**Supplied passage:**
= Beginning of Section =

Finally, Enhanced Container Isolation does system call vetting in such a way that it does not affect the performance of containers in the great majority of cases. It intercepts control-path system calls that are rarely used in most container workloads but data-path system calls are not intercepted.
Filesystem user-ID mappings#
As mentioned above, Enhanced Container Isolation enables the Linux user-namespace on all containers and this ensures that the container's user-ID range (0->64K) maps to an unprivileged range of "real" user-IDs in the Docker Desktop Linux VM (e.g., 100000->165535).
Moreover, each container gets an exclusive range of real user-IDs in the Linux VM (e.g., container 0 could get mapped to 100000->165535, container 2 to 165536->231071, container 3 to 231072->296607, and so on). Same applies to group-IDs. In addition, if a container is stopped and restarted, there is no guarantee it will receive the same mapping as before. This by design and further improves security.
However the above presents a problem when mounting Docker volumes into containers, as the files written to such volumes will have the real user/group-IDs and will therefore won't be accessible across a container's start/stop/restart, or between containers due to the different real user-ID/group-ID of each container.
To solve this problem, Sysbox uses "filesystem user-ID remapping" via the Linux Kernel's ID-mapped mounts feature (added in 2021) or an alternative module called shiftfs. These technologies map filesystem accesses from the container's real user-ID (e.g., range 100000->165535) to the range (0->65535) inside Docker Desktop's Linux VM. This way, volumes can now be mounted or shared across containers, even if each container uses an exclusive range of user-IDs. Users need not worry about the container's real user-IDs.
Note that although filesystem user-ID remapping may cause containers to access Linux VM files mounted into the container with real user-ID 0 (i.e., root), the restricted mounts feature described above ensures that no Linux VM sensitive files can be mounted into the container.
Procfs & Sysfs Emulation#
Another feature of Enhanced Container Isolation is that inside each container, the procfs ("/proc") and sysfs ("/sys") filesystems are partially emulated. This serves several purposes, such as hiding sensitive host information inside the container and namespacing host kernel resources that are not yet namespaced by the Linux kernel itself.

= End of Section =

**Supplied records:**

= Beginning of Section =

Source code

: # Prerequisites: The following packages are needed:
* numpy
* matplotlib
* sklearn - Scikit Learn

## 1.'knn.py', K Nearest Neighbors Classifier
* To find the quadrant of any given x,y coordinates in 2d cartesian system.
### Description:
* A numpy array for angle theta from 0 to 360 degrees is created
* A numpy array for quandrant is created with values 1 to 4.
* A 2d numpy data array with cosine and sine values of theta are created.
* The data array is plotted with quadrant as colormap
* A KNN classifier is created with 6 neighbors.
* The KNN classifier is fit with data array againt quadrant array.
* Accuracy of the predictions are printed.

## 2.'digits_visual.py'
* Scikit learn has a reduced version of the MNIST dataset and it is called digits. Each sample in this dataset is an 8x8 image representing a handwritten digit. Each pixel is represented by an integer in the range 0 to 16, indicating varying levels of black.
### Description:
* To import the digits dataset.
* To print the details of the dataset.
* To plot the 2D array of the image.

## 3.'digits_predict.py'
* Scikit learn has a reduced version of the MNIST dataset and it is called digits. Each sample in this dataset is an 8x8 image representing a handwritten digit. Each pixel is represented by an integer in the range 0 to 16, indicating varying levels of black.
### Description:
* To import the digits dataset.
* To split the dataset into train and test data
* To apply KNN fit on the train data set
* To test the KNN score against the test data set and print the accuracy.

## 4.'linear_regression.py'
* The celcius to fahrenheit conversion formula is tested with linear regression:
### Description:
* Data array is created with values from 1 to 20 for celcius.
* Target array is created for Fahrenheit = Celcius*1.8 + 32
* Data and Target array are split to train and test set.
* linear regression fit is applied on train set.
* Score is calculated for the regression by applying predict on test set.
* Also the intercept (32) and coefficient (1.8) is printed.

= End of Section =

**Tasks:**
(a) List every container in the passage on Enhanced Container Isolation that is given an example range of real user-IDs, along with the range it is shown mapping to.
(b) Find each line in the rows that contains the string "numpy", where case counts, and copy those lines.

**Answers to the problems:**
(a)
- Container 0: 100000->165535
- Container 2: 165536->231071
- Container 3: 231072->296607

(b)
* numpy
* A numpy array for angle theta from 0 to 360 degrees is created
* A numpy array for quandrant is created with values 1 to 4.
* A 2d numpy data array with cosine and sine values of theta are created.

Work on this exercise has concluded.